What about bariatric surgery as a cure for diabetes? Can type 1s undergo it?
In the strictest sense of the word, bariatric surgery is not a “cure” for type 2 diabetes. There has been a high percentage of obese type 2s who have undergone the procedure and experienced a total remission of their diabetes symptoms. Their blood sugars return to normal (70 to 90 md/DL), their neuropathy ceases, and they lose weight. However, nobody is going to call it a cure until there has been several more years worth of study, including how long remissions last.
For type 1s, bariatric surgery cannot and does not address their primary concern: the autoimmune attack against their own insulin-producing cells.
Don’t you dread pushing into your body?
No. Today’s needles are very short and thin. Yes, they can sting if you push them through a nerve-rich patch of skin, but you can get around that simply by moving your syringe an inch or two to a different, less sensitive location. After awhile, quickly and deftly filling and using syringes becomes second nature to most insulin users.

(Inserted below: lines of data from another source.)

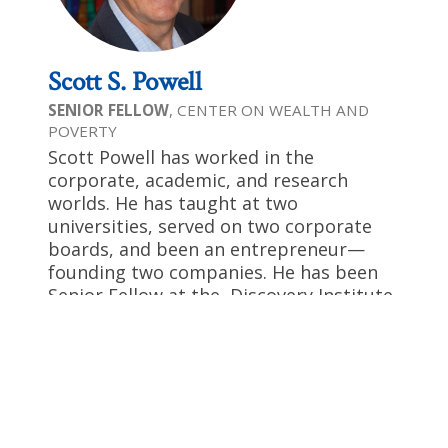
Scott S. Powell
SENIOR FELLOW
, CENTER ON WEALTH AND
POVERTY
Scott Powell has worked in the
corporate, academic, and research
worlds. He has taught at two
universities, served on two corporate
boards, and been an entrepreneur—
founding two companies. He has been
Senior Fellow at the Discovery Institute
since 2012, after a six-year affiliation
with Stanford University’s Hoover
Institution. He has written three books
and over 350 published articles in the
Wall Street Journal, Investor’s Business
Daily, Newsmax, The Federalist ,USA Today,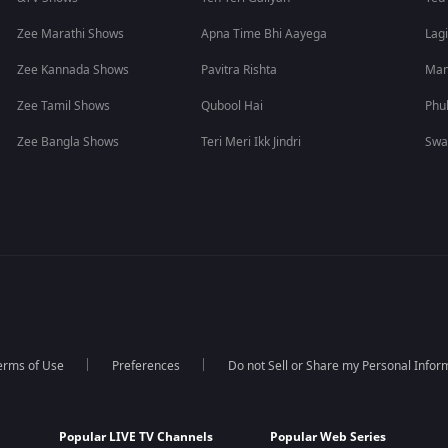
Zee Marathi Shows
Apna Time Bhi Aayega
Lagi
Zee Kannada Shows
Pavitra Rishta
Man
Zee Tamil Shows
Qubool Hai
Phu
Zee Bangla Shows
Teri Meri Ikk Jindri
Swa
erms of Use
Preferences
Do not Sell or Share my Personal Infor
Popular LIVE TV Channels
Popular Web Series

When I answer people’s naive questions, I never become testy or sarcastic. All of us are deeply involved in our own affairs, so none of us can be expected to know what’s going on in other people’s lives until you talk to them. Even with every incentive in the world to learn about diabetes after I was diagnosed with it, I still had big gaps in my knowledge after a couple of years. So it’s unfair to expect people who don’t wake up every day with the disease to know that much about it.